The Discovery of France

Graham Robb (Picador, 2008)

Recommended by Andrew Hodgson 

Robb offers a magnificent description of France as a massive patchwork of places. The ‘discovery’ is both the author’s uncovering of the intricate jumble of tribes, tongues, and traditions that make up France’s history, and the country’s attempt to forge a unified identity from them. The book is written with an ironic care for the way the spirit of place shapes and finds expression in the everyday existence of its people. One of the most attractive passages involves Robb pausing over the ‘large and luckless’ contingent of ordinary lives strung out among the nation’s gradual incline to modernity, who spent the best part of their years ‘cocooned in idleness’ from the gloom and cold of winter, attempting to make life as uncomplicated as possible.

Storied Ground: Landscape and the Shaping of English National Identity

Paul Readman (Cambridge: Cambridge University Press, 2018)

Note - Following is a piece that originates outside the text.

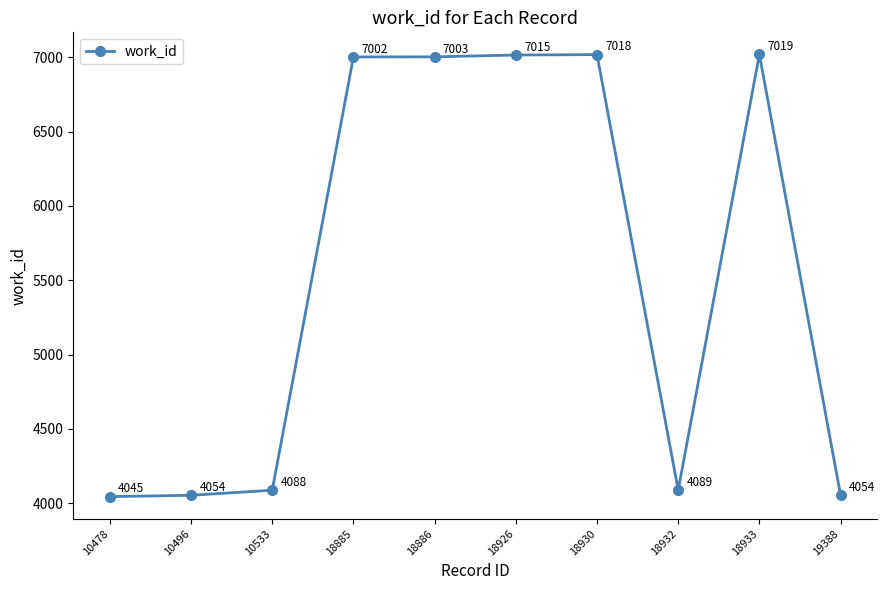

What is the difference between the values at 19388 and 18932?

35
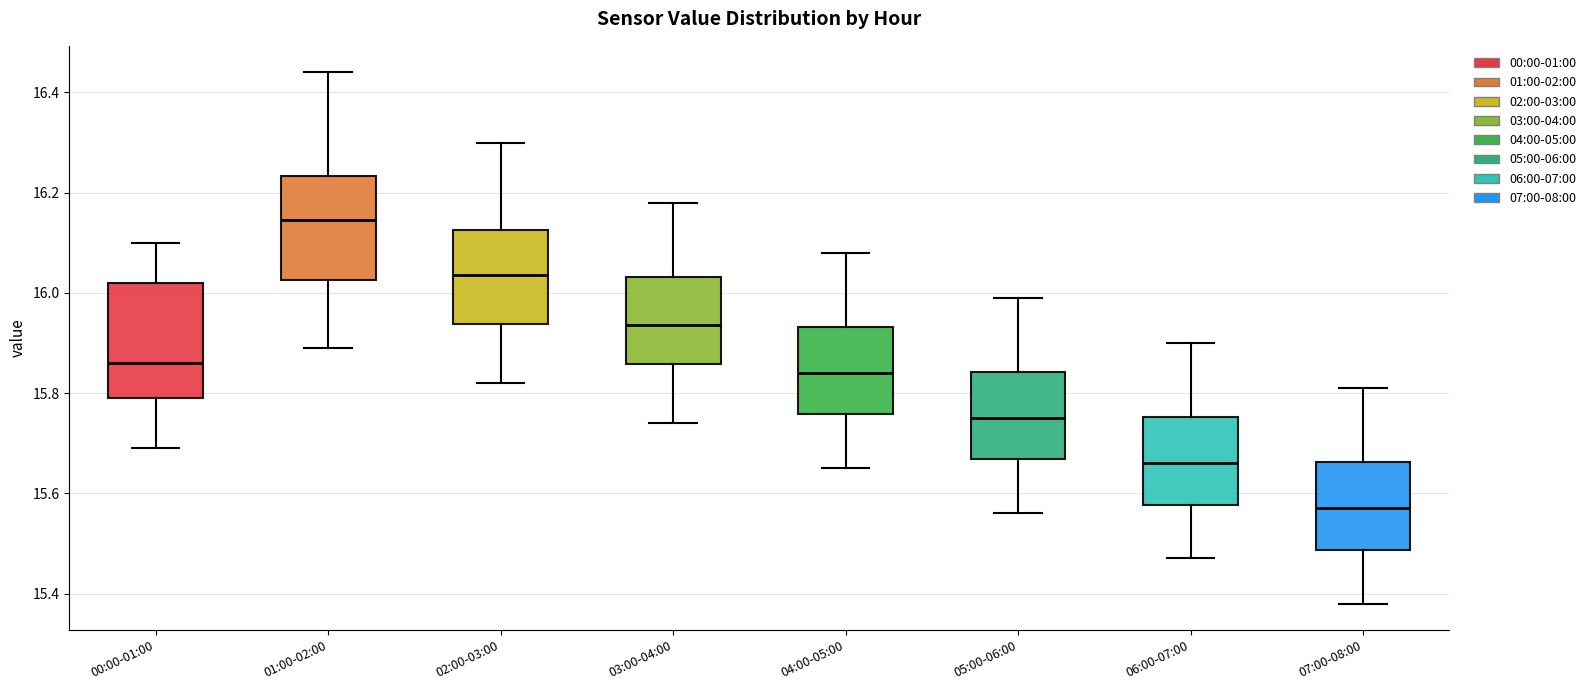

Where is the upper edge of the box for 06:00-07:00 on the y-axis? The values are not printed on the chart, so give them approximately, as read against the axis.

15.76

Recommended by Catriona Paton

Storied Ground - Paul ReadmanFrom the cliffs of Dover to the industrial city of Manchester, Readman highlights the significance of connections between landscape and heritage in the construction of a modern, popular form of English national identity. This work explores how landscapes are ‘storied’ with countless human histories and memories bound up with place. Through the history, literature and art of the late eighteenth to the early twentieth centuries, Storied Ground traces a varied and widespread engagement with landscapes in English culture. Expanding a marginal, conservative and anti-modern understanding of rural Englishness, Readman demonstrates how a ‘topography’ of English national identity accommodated industrial landscapes and diverse political perspectives in a rapidly urbanising and democratising modern Britain.